Despite being given enough tranquilizers "to put a horse to sleep," the neurotic Donald becomes possessed (twice), frees the dangerous killer, kills his nasty wife (after she has a roughie sex fantasy about Spike chasing her around and beating her) and then kills himself. In a bit that goes absolutely nowhere, the reserved Susan also becomes possessed, climbs into bed with her boss for some hanky panky and somehow manages to not even get naked. Moaning spirits float around in the hallways. Lights flicker. Footsteps are heard. Doors creak open. Shadows form on the walls. Boxes fall over. A few people have hallucinations. Wind blows through the trees. Ticking clocking lining the hallways start and stop. Spikes lurks around outside, gets in a fist fight with one of the cops and finally bashes in his head with a rock. And the finale - which is pretty much a rip-off of THE HAUNTING - features the survivors standing around in a room as a door rattles and shakes.

Sounds like your typical old dark house set-up with a dash of Ten Little Indians, right? Unfortunately, this painfully dull and utterly pointless dud - perhaps an attempt at a 'classier' old-fashioned film - goes absolutely nowhere. There's zero suspense, the characters are unlikable, the dialogue is awful, the storyline is unfocused, exploitation elements are almost non-existent (there's no gore and one brief nude scene), it takes a full hour to get to the first murder sequence and it just kind of peters out with a non-thrilling non-ending. Even the presentation of this material is completely flat. This could very well be the least atmospheric Italian Gothic horror film of the 60s and 70s. There's hardly any good camerawork and the drab sets are sparsely decorated just like a porno movie set. I kept playing "Where's Waldo?" scouring the rooms for a potted plant just to help pass the time.

The version I viewed (titled Something Creeping in the Dark) was the Japanese release through Midnight Video. It's widescreen and English-dubbed. The one second flash of female frontal nudity is scrambled but I'm afraid a million and one singing, dancing hoo-ha's twirling flaming batons couldn't save this one.

§ **Provided information**:

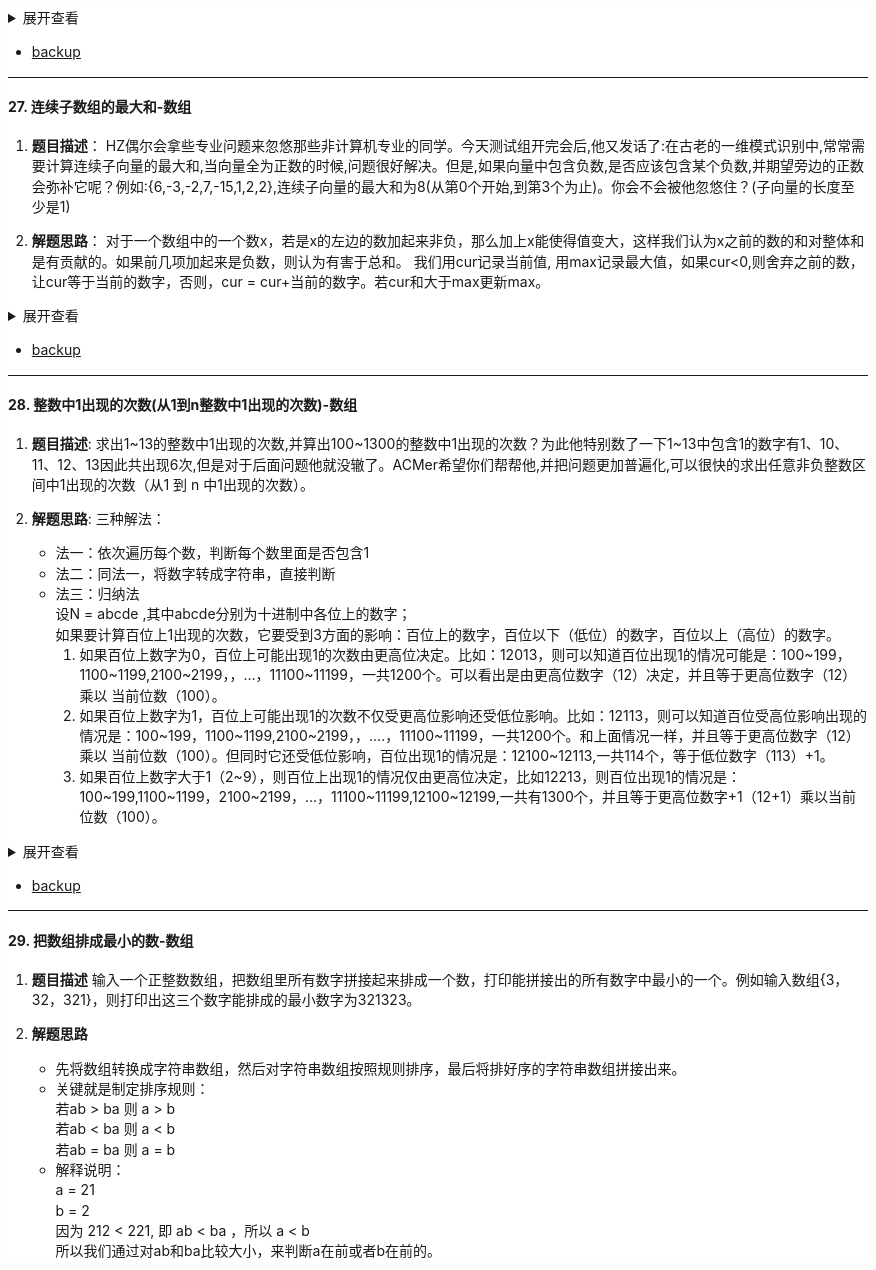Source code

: <details><summary>展开查看</summary></details>

- [backup](#1)

<HR>

#### 27. <span id="连续子数组的最大和">连续子数组的最大和-数组</span>

1. **题目描述**：
HZ偶尔会拿些专业问题来忽悠那些非计算机专业的同学。今天测试组开完会后,他又发话了:在古老的一维模式识别中,常常需要计算连续子向量的最大和,当向量全为正数的时候,问题很好解决。但是,如果向量中包含负数,是否应该包含某个负数,并期望旁边的正数会弥补它呢？例如:{6,-3,-2,7,-15,1,2,2},连续子向量的最大和为8(从第0个开始,到第3个为止)。你会不会被他忽悠住？(子向量的长度至少是1)

2. **解题思路**：
对于一个数组中的一个数x，若是x的左边的数加起来非负，那么加上x能使得值变大，这样我们认为x之前的数的和对整体和是有贡献的。如果前几项加起来是负数，则认为有害于总和。
我们用cur记录当前值, 用max记录最大值，如果cur<0,则舍弃之前的数，让cur等于当前的数字，否则，cur = cur+当前的数字。若cur和大于max更新max。

<details><summary>展开查看</summary></details>

- [backup](#1)

<HR>

#### 28. <span id="整数中1出现的次数">整数中1出现的次数(从1到n整数中1出现的次数)-数组</span>

1. **题目描述**: 
求出1~13的整数中1出现的次数,并算出100~1300的整数中1出现的次数？为此他特别数了一下1~13中包含1的数字有1、10、11、12、13因此共出现6次,但是对于后面问题他就没辙了。ACMer希望你们帮帮他,并把问题更加普遍化,可以很快的求出任意非负整数区间中1出现的次数（从1 到 n 中1出现的次数）。

2. **解题思路**: 
三种解法：<br/>
	* 法一：依次遍历每个数，判断每个数里面是否包含1
	* 法二：同法一，将数字转成字符串，直接判断
	* 法三：归纳法<br/>设N = abcde ,其中abcde分别为十进制中各位上的数字；<br/>如果要计算百位上1出现的次数，它要受到3方面的影响：百位上的数字，百位以下（低位）的数字，百位以上（高位）的数字。
		1. 如果百位上数字为0，百位上可能出现1的次数由更高位决定。比如：12013，则可以知道百位出现1的情况可能是：100~199，1100~1199,2100~2199，，…，11100~11199，一共1200个。可以看出是由更高位数字（12）决定，并且等于更高位数字（12）乘以 当前位数（100）。
		2. 如果百位上数字为1，百位上可能出现1的次数不仅受更高位影响还受低位影响。比如：12113，则可以知道百位受高位影响出现的情况是：100~199，1100~1199,2100~2199，，….，11100~11199，一共1200个。和上面情况一样，并且等于更高位数字（12）乘以 当前位数（100）。但同时它还受低位影响，百位出现1的情况是：12100~12113,一共114个，等于低位数字（113）+1。
		3. 如果百位上数字大于1（2~9），则百位上出现1的情况仅由更高位决定，比如12213，则百位出现1的情况是：100~199,1100~1199，2100~2199，…，11100~11199,12100~12199,一共有1300个，并且等于更高位数字+1（12+1）乘以当前位数（100）。

<details><summary>展开查看</summary></details>


- [backup](#1)

<HR>

#### 29. <span id="把数组排成最小的数">把数组排成最小的数-数组</span>

1. **题目描述**
输入一个正整数数组，把数组里所有数字拼接起来排成一个数，打印能拼接出的所有数字中最小的一个。例如输入数组{3，32，321}，则打印出这三个数字能排成的最小数字为321323。

2. **解题思路**
	* 先将数组转换成字符串数组，然后对字符串数组按照规则排序，最后将排好序的字符串数组拼接出来。
	* 关键就是制定排序规则：<br/>
		若ab > ba 则 a > b<br/>
		若ab < ba 则 a < b<br/>
		若ab = ba 则 a = b<br/>
	* 解释说明：<br/>
	a = 21<br/>
	b = 2<br/>
	因为 212 < 221, 即 ab < ba ，所以 a < b<br/>
	所以我们通过对ab和ba比较大小，来判断a在前或者b在前的。<br/>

§ **What the task requires**: Reproduce the part of the film review above, starting with "The version I" and going on through "save this one.", word for word.

§ **Response area**:
The version I viewed (titled Something Creeping in the Dark) was the Japanese release through Midnight Video. It's widescreen and English-dubbed. The one second flash of female frontal nudity is scrambled but I'm afraid a million and one singing, dancing hoo-ha's twirling flaming batons couldn't save this one.